[messaging] Transparency for E2E encrypted messaging at a centralized service

Ben Laurie ben at links.org
Sat Mar 29 03:39:22 PDT 2014


On 29 March 2014 04:15, Trevor Perrin <trevp at trevp.net> wrote:
>>>  - Even if Bob observes the service being malicious, he has no way to
>>> prove this - it will just be his word against the service.  So the
>>> "herd immunity" value of exposing the service's perfidy seems low.
>>> (In contrast to Certificate Transparency for HTTPS, which is likely to
>>> expose bad/hacked CAs who obviously shouldn't be issuing the revealed
>>> certificates).
>>
>> Hmm. Presumably Bob would be able to show a new key, signed by many of
>> his correspondents, that did not correspond to the published key.

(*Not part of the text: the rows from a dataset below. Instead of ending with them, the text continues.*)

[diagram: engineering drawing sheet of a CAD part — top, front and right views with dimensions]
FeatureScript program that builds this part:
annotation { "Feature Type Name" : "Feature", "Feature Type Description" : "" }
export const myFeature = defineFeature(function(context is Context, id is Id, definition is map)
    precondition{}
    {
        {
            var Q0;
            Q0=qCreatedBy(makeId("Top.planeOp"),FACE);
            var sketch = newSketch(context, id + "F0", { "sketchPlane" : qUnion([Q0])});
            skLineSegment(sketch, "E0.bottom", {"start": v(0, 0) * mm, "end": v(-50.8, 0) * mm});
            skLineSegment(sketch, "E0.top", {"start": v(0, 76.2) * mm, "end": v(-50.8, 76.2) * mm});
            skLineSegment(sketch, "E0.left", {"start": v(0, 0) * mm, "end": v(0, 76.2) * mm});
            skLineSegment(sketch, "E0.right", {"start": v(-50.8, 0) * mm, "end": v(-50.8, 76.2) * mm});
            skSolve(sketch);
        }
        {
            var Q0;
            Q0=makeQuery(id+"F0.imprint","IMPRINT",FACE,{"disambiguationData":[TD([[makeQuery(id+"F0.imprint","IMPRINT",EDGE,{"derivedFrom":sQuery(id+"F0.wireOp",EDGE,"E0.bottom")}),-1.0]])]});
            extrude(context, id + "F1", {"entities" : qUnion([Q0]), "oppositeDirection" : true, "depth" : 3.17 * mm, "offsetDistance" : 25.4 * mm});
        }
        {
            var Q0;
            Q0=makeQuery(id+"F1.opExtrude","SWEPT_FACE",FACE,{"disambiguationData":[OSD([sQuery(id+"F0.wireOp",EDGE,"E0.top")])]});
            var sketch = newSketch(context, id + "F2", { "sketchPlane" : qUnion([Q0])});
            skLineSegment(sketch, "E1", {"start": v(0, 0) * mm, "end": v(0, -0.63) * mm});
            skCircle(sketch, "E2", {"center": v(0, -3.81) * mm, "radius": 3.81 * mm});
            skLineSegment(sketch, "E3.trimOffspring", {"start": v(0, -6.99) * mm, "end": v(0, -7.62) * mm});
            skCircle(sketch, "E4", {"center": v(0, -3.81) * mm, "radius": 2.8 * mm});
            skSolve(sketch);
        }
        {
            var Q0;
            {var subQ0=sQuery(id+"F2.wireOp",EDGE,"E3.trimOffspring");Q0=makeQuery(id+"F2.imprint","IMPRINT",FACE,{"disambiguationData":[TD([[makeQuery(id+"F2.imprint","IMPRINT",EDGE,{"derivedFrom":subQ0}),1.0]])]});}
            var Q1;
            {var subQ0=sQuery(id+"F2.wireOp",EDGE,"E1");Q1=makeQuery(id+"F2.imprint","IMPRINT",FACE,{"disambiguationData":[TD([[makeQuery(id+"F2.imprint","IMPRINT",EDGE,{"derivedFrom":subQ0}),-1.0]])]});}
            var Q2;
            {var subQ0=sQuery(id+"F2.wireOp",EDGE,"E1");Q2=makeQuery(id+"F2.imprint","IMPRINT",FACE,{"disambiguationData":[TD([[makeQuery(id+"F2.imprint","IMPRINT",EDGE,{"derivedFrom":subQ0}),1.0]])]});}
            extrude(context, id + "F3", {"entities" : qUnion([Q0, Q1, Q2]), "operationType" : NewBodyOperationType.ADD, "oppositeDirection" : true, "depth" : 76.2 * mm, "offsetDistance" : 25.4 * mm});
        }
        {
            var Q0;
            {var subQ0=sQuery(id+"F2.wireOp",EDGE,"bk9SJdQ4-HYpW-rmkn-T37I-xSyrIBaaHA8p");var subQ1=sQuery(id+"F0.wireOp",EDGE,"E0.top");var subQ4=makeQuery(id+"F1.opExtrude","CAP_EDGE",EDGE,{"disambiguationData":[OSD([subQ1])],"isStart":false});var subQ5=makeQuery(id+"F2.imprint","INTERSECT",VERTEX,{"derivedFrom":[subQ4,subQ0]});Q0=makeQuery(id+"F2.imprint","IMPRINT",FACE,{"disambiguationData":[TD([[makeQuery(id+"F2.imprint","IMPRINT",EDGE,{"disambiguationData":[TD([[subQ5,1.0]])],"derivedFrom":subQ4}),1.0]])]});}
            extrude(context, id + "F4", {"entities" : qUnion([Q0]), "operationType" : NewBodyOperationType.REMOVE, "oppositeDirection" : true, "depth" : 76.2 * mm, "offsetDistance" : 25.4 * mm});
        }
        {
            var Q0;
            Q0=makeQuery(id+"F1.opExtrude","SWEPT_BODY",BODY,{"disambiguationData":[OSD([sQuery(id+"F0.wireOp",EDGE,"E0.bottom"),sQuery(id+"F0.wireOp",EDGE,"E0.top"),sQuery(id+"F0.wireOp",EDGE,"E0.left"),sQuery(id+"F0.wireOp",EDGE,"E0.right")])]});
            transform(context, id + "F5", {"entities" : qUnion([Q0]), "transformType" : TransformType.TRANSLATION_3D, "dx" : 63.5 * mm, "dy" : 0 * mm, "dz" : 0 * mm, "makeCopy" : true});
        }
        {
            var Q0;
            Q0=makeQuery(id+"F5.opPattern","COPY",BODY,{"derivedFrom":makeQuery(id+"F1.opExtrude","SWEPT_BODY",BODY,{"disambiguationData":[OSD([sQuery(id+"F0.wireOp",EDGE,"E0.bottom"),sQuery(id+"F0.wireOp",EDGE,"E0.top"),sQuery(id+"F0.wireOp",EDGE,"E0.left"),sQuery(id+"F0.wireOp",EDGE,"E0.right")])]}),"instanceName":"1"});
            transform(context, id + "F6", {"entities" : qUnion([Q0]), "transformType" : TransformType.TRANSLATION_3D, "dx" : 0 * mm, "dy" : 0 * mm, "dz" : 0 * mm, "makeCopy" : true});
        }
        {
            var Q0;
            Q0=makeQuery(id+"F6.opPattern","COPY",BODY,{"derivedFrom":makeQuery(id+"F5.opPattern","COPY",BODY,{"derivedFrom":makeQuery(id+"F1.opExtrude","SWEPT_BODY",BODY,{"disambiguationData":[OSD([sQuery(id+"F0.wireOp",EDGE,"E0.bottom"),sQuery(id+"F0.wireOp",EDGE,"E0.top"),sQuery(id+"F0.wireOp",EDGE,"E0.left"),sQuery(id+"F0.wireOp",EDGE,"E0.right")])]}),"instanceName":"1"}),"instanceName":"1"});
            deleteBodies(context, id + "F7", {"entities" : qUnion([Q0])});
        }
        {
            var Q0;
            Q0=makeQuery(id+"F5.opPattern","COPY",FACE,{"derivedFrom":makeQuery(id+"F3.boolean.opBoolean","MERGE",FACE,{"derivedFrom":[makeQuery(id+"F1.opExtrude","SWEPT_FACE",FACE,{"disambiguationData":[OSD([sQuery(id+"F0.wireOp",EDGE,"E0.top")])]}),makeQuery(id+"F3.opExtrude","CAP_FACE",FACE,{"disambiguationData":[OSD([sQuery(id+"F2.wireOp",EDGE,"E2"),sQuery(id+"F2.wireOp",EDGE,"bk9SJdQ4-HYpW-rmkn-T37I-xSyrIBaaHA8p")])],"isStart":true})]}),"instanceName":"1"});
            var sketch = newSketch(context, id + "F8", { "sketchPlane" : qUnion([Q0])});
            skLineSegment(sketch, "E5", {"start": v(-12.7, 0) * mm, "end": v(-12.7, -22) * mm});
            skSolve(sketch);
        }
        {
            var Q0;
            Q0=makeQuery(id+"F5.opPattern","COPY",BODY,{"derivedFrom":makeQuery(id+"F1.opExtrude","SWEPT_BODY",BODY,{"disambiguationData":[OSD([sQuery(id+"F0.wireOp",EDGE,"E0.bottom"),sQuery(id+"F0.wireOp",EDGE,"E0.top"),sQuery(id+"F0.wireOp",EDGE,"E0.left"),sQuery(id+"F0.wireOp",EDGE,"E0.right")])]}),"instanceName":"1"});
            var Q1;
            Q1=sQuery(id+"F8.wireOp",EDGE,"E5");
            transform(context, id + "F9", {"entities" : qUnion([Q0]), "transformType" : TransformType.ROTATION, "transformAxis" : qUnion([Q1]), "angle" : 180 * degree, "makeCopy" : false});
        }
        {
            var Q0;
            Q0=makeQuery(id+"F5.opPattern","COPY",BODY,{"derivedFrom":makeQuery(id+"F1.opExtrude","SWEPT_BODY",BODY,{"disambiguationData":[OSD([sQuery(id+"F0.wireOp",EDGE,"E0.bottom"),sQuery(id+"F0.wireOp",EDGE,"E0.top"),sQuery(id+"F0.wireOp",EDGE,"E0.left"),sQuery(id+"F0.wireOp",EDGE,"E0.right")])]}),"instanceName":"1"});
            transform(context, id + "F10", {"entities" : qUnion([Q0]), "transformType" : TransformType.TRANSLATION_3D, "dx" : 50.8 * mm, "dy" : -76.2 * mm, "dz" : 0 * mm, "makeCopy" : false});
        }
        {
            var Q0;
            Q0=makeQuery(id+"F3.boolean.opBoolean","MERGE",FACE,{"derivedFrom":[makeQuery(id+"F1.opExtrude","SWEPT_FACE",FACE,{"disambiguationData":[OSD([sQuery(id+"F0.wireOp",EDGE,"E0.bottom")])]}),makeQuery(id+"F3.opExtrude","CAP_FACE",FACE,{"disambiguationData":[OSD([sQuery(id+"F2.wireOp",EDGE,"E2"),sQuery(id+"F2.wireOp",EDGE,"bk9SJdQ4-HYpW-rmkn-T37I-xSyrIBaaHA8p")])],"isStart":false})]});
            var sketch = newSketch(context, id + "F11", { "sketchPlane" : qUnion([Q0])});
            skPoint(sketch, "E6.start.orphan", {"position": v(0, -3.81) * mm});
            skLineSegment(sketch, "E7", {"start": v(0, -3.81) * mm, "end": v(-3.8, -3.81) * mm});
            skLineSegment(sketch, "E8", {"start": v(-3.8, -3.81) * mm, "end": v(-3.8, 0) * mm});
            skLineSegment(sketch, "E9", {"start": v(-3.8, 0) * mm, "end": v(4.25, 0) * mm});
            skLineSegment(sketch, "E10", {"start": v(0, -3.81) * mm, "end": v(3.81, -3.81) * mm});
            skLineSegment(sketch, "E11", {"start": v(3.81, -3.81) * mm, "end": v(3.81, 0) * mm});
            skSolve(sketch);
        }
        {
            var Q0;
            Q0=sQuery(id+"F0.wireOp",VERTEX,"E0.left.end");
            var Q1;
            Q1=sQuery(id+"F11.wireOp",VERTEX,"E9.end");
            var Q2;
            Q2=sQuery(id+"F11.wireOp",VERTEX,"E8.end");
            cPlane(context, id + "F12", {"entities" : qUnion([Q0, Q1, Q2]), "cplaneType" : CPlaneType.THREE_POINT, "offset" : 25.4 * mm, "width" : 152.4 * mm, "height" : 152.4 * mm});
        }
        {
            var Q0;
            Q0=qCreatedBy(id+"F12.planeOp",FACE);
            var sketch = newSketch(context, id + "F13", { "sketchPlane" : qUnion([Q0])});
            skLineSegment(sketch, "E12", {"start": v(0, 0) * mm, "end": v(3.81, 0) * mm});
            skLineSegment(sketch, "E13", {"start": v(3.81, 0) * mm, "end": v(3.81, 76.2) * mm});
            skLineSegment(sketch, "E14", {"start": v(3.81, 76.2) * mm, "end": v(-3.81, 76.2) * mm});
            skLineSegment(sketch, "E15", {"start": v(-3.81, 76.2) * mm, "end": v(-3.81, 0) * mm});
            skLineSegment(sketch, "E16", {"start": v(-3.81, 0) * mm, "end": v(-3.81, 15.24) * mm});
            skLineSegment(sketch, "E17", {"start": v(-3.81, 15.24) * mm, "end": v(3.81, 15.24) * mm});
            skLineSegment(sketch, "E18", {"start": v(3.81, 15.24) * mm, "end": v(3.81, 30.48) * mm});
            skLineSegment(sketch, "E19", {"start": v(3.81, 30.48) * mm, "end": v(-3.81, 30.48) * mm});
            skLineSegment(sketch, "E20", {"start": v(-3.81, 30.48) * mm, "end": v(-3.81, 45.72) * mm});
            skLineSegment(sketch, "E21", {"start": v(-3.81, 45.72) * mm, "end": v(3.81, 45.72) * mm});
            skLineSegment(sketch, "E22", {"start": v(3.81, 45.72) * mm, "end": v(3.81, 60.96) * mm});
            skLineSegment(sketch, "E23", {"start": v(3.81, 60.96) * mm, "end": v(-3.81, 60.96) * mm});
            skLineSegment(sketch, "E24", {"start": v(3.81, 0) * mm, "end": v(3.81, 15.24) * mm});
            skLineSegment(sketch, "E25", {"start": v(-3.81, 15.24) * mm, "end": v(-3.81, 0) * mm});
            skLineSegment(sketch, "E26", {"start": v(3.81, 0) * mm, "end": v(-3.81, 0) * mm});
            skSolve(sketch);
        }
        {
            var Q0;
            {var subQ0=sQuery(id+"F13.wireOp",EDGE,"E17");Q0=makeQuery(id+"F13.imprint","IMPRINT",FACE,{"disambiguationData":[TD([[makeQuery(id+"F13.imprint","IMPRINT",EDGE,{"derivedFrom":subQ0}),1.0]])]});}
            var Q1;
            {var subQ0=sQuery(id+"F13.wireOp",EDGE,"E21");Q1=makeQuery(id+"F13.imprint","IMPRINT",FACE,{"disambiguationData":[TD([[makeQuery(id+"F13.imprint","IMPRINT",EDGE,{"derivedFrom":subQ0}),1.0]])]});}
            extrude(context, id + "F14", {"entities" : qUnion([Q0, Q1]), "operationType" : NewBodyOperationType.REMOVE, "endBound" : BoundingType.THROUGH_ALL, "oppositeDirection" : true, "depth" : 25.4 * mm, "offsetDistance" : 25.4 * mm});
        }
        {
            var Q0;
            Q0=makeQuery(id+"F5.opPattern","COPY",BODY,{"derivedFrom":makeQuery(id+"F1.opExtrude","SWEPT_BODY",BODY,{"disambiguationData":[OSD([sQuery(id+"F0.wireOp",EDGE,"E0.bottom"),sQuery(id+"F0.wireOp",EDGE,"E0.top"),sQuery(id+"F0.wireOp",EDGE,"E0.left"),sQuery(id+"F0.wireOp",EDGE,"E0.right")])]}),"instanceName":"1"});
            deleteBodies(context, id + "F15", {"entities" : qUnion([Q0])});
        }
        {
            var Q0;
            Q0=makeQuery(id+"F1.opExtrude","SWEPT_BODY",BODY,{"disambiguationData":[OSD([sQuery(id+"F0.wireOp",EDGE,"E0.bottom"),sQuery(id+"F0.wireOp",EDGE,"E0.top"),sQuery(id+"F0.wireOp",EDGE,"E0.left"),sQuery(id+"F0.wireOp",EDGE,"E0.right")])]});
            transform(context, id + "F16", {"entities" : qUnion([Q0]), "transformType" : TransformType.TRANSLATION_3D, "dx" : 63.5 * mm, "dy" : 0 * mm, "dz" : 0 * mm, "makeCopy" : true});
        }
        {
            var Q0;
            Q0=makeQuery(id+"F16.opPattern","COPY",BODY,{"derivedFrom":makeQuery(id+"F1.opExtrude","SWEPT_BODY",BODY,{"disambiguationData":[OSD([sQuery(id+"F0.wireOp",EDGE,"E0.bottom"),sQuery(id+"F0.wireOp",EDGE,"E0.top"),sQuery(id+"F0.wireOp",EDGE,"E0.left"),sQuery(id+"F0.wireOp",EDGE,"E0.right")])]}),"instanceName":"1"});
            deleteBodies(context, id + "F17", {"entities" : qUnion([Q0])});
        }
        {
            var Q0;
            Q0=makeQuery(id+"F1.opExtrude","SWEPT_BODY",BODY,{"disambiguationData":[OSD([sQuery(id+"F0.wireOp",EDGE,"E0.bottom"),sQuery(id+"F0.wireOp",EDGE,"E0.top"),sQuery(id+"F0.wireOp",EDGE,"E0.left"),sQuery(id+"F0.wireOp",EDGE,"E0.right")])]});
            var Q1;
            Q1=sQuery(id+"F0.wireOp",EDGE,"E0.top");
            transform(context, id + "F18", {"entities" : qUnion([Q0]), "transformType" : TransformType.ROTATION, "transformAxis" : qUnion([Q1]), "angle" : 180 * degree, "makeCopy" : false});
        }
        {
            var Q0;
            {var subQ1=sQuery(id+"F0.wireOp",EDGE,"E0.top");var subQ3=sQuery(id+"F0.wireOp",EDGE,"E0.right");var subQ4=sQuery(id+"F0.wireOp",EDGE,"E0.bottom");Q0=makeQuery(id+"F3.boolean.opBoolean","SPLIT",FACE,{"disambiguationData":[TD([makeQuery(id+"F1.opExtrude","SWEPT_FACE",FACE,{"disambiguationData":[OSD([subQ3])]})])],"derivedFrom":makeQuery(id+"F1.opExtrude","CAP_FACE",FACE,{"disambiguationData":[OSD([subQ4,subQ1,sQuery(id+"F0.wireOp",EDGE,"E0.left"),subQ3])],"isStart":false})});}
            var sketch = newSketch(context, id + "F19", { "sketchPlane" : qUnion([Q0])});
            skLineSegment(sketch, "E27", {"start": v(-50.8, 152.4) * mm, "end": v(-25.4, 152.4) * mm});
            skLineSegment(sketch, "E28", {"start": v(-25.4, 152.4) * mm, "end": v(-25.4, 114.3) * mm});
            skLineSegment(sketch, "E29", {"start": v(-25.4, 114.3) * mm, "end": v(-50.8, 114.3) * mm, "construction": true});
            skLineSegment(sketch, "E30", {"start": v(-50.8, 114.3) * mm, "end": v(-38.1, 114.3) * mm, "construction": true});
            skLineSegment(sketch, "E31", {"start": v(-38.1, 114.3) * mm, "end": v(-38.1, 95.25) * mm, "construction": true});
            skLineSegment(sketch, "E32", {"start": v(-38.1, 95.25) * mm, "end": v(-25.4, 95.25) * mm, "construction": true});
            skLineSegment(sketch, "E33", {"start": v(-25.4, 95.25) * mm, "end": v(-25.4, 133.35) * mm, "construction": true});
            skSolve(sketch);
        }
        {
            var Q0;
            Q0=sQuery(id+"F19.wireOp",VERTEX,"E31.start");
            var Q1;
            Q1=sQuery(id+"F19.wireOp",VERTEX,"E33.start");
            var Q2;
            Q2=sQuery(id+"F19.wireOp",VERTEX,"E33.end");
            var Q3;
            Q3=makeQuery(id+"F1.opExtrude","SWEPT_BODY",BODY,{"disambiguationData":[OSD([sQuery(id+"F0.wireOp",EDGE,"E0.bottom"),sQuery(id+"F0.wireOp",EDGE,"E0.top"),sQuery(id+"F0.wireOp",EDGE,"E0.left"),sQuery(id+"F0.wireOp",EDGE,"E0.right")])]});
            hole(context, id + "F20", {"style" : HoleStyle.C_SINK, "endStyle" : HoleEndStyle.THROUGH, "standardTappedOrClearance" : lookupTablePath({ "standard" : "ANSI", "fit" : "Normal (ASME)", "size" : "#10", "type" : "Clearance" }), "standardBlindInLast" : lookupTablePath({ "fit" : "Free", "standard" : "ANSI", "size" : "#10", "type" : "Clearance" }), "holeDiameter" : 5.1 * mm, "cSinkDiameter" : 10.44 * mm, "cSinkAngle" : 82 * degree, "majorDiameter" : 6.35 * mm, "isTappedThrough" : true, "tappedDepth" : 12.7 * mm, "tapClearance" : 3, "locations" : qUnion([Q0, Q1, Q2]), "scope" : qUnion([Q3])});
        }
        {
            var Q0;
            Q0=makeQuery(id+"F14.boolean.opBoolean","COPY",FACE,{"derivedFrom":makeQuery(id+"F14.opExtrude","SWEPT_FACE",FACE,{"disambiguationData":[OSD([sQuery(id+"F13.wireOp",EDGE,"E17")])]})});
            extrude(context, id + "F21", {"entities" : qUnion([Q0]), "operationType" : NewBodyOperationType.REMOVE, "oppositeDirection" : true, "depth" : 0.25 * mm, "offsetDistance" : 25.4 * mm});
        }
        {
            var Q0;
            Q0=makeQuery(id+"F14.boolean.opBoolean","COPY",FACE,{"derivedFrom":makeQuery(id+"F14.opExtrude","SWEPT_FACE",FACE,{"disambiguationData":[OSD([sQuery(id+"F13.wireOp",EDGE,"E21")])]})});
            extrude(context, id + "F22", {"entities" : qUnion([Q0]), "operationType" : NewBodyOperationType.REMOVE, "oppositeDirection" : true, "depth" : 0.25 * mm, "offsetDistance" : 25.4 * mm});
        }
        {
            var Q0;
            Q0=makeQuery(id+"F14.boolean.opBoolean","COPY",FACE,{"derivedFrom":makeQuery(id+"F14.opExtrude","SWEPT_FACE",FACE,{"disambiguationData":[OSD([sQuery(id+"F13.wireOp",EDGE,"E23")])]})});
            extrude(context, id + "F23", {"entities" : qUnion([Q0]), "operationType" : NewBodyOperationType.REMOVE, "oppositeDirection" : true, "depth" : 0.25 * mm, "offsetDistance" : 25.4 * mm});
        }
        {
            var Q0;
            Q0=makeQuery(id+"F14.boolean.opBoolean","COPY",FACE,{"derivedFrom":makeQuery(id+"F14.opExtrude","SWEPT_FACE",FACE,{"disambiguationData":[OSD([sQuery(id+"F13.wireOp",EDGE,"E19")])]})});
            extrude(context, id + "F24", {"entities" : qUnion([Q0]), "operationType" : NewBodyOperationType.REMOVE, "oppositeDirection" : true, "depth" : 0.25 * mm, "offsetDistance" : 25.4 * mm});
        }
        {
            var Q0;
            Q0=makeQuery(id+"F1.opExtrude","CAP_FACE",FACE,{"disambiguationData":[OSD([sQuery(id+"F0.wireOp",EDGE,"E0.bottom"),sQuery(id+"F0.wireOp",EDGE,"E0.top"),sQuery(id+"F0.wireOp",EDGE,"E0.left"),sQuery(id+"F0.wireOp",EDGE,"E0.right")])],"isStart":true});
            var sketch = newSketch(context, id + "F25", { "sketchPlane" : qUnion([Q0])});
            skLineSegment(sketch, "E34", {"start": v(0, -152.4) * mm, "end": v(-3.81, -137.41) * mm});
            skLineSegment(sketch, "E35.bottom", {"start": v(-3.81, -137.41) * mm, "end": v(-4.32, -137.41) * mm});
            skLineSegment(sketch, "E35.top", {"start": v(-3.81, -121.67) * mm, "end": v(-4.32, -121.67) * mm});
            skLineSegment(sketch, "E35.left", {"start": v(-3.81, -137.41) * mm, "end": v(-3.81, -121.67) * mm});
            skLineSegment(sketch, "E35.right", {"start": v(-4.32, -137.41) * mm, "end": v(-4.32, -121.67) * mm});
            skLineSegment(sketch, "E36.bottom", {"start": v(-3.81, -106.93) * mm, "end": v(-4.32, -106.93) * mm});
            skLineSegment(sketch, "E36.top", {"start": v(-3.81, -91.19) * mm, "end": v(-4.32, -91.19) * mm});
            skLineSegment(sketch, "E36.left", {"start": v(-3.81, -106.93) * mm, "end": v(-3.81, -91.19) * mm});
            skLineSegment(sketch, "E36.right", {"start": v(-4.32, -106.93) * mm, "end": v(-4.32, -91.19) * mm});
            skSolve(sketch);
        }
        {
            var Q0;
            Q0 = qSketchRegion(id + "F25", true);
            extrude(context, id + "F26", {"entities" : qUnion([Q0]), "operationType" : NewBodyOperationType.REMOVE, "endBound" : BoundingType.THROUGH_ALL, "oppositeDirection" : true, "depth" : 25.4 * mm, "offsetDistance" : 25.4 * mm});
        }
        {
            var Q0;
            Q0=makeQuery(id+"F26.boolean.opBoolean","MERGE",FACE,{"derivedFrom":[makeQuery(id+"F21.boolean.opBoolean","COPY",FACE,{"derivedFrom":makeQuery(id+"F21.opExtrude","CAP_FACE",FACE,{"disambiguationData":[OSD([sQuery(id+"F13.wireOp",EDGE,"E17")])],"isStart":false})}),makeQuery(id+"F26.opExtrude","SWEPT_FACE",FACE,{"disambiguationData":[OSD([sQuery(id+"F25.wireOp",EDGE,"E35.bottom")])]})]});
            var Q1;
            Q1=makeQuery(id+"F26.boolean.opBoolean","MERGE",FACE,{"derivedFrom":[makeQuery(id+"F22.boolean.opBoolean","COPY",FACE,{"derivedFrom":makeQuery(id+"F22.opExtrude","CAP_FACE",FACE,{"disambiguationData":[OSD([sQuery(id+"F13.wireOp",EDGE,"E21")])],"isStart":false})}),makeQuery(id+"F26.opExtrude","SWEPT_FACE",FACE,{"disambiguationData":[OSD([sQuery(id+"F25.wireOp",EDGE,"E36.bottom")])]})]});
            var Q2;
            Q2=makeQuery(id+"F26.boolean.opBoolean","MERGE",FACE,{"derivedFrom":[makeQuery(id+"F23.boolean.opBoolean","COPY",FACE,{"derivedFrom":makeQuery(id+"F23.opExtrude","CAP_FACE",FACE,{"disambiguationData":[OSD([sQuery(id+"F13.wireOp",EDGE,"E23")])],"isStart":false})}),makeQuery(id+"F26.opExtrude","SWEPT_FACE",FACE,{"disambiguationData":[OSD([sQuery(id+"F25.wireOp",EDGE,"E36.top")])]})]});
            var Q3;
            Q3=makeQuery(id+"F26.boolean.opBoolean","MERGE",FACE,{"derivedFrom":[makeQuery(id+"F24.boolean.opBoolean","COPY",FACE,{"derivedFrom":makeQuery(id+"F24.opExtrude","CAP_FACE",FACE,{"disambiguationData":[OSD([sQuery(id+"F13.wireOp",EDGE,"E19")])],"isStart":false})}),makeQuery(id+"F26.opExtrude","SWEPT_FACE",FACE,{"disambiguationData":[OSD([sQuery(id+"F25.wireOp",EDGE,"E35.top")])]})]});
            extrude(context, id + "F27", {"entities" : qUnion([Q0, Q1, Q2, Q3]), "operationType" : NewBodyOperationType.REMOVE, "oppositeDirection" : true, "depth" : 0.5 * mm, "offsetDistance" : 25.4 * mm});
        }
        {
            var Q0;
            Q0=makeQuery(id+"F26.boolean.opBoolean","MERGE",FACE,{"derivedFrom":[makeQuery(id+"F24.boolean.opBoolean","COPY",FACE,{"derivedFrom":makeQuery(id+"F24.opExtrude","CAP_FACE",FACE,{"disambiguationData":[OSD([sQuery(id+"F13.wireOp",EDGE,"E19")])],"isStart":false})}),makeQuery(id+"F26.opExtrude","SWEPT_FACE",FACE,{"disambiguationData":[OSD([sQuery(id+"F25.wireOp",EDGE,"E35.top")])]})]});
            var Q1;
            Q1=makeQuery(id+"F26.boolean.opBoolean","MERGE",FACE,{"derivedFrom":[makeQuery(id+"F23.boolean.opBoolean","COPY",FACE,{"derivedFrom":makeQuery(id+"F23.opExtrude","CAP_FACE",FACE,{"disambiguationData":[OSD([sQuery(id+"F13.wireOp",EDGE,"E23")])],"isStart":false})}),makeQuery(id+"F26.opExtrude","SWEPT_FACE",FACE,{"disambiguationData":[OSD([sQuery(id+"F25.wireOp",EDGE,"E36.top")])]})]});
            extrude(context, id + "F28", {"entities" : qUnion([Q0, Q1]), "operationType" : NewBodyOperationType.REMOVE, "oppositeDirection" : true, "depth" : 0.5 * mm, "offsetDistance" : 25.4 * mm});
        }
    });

That
>> seems strong than just Bob's word.
>
> So Bob and his friends call the NY Times and explain that a published
> key for Bob yesterday wasn't Bob's real key, and they've signed Bob's
> real key to prove it.
>
> They're sure this is a "MITM" and not just a glitch in the 3rd-party
> app Bob's running, malware/hackers targeting Bob, or Bob forgetting
> about the other app on his tablet.  They promise they're telling the
> truth and not just trying to get attention.
>
> Maybe it's a MITM, maybe not.  How would the NYT know?
>
> Or rather - will SocialNetworkCo want to deploy a system that (A)
> advertises they could MITM their users, and (B) gives their most
> paranoid users the ammo to claim they've done so, without proof one
> way or another?

I guess what you need is multiple independent logs - then they would
all have to collude to present a false key.